Schauen wir uns dafür einmal das Leben von Martin Luther an. Für Luther bestand der Kampf in der Vorstellung, dass seine eigenen Fehler nicht nur irgendwie bei Gott registriert, sondern auch bestraft werden. Überall dort, wo er im Üben der Liebe scheiterte, drohte die Hölle. Für Martin Luther war das Leben nicht zum genießen da, sondern es war für ihn eher eine Art Performance, die es abzuliefern galt. Und Gott war derjenige, der Minuspunkte verteilte für jedes Scheitern. Die Angst davor, in Gottes Ungnade zu fallen, stand Luther gewissermaßen ins Gesicht geschrieben. Irgendwann lernte der junge Martin Luther aber, dass es mit dieser Angst so nicht weitergehen kann. Wenn Gott für uns nichts anderes ist als die Angst davor zu scheitern, dann ist etwas verkehrt.
Also suchte Luther einen “Gerechten Gott”. Und stellt sich die Frage, die wir uns heute auch stellen könnten. Nämlich die Frage nach der Jüngerschaft. Die Frage eines Lernenden. Wie sollen wir im Trubel unseres Menschseins besser werden in der Liebe, wie sollen wir mehr und mehr das Wesen der Liebe verstehen lernen, wenn da nur ein Gott ist, der unser Punkterichter ist und nicht ein Gott, der uns beibringt, wie man liebt? Ãœber die Zeit hat sich Luthers Gottesbild verändert, und er konnte diese verkrampfende Angst loswerden. Er hat verstanden, dass das Leben nicht darin besteht, abzuliefern und die Liebe in Perfektion zu meistern (wenn das denn überhaupt geht), sondern ein Lernender zu bleiben. Lernen in Beziehung zu einem barmherzigen und treuen Gott, der uns zur Liebe ermutigt, motiviert, ausrüstet und befähigt und vor dem wir keine Angst haben brauchen.

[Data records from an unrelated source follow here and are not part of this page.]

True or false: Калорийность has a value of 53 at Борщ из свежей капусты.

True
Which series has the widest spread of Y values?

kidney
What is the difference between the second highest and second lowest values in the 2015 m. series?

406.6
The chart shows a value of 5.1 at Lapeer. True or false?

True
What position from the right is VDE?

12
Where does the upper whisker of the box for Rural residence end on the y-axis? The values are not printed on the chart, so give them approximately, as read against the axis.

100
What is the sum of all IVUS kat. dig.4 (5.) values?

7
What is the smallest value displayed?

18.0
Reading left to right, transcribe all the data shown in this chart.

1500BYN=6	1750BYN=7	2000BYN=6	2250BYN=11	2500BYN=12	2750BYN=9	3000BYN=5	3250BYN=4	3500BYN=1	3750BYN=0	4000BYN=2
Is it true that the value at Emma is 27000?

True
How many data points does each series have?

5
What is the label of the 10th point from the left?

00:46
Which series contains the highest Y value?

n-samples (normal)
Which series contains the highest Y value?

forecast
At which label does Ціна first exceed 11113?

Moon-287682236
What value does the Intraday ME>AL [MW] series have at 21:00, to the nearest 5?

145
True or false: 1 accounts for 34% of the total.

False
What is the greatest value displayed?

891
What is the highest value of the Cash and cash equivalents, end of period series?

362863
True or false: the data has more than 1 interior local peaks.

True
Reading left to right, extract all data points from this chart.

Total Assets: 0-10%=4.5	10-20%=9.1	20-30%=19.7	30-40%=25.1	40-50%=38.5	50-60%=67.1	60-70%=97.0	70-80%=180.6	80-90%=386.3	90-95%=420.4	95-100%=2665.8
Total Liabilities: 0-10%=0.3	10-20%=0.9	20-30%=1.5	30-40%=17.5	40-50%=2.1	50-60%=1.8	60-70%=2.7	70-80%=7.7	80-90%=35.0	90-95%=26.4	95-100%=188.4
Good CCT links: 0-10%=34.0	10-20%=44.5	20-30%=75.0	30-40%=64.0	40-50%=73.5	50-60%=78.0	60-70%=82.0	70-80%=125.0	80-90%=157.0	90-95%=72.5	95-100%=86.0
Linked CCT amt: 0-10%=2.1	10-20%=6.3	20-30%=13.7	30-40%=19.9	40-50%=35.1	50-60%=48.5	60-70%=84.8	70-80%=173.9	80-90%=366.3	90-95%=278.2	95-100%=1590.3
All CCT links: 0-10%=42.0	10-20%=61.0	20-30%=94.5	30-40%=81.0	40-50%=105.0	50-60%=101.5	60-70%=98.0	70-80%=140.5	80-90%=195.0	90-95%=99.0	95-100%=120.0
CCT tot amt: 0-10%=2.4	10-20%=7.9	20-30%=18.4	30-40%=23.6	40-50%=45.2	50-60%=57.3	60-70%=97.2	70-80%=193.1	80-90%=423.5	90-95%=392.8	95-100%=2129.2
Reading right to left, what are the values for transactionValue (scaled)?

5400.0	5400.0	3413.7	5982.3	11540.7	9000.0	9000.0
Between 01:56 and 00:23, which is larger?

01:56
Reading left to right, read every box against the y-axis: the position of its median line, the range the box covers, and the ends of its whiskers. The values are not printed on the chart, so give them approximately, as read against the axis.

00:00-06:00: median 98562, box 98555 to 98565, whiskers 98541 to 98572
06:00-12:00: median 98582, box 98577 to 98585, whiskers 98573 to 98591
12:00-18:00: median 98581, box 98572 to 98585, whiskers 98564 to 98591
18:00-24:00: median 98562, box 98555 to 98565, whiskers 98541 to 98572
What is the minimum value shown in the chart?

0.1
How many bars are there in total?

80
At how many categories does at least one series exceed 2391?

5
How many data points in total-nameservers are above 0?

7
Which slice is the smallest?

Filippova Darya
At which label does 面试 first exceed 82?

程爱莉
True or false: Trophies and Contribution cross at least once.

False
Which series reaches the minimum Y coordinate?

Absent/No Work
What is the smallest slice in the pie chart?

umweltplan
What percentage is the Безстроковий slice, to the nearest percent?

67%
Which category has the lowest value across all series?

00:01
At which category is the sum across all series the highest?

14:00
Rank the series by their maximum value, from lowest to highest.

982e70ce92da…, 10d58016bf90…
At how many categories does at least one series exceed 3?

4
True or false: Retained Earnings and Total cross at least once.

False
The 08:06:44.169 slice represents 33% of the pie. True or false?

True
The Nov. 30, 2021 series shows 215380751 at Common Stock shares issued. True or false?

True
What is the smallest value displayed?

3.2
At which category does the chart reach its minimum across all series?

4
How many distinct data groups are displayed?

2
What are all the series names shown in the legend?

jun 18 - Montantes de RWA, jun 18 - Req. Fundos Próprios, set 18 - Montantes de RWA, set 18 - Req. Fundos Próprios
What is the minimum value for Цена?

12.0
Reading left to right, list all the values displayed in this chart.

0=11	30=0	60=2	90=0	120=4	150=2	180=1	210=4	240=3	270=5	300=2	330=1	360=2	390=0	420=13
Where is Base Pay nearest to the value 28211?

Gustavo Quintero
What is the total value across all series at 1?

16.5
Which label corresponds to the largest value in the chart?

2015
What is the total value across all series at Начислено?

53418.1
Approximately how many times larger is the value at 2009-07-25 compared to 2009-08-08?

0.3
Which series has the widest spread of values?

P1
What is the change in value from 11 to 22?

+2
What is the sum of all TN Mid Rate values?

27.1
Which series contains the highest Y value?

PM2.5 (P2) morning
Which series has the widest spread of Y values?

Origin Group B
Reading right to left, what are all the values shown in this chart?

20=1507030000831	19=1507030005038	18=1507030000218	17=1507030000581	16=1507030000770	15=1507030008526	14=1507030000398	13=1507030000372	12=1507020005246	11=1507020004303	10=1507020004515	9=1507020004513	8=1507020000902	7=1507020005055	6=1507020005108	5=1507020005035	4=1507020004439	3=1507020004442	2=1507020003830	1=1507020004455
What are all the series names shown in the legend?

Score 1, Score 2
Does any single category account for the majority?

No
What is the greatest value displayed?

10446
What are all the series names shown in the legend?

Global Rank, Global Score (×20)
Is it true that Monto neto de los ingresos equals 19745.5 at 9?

Mir persönlich, nimmt das die Angst vor dem Scheitern. Ja, ich bin nicht immer liebevoll, ganz bestimmt nicht. Aber ich weiß, mein Gott ist ein geduldiger Lehrer, der mir die nötige Zeit gibt zu reifen und zu wachsen in den Dingen, die mir schwer fallen.
Ich wünsche euch ein Frohes und gesegnetes Neues Jahr und unverkrampfte Erfahrungen im Liebe üben.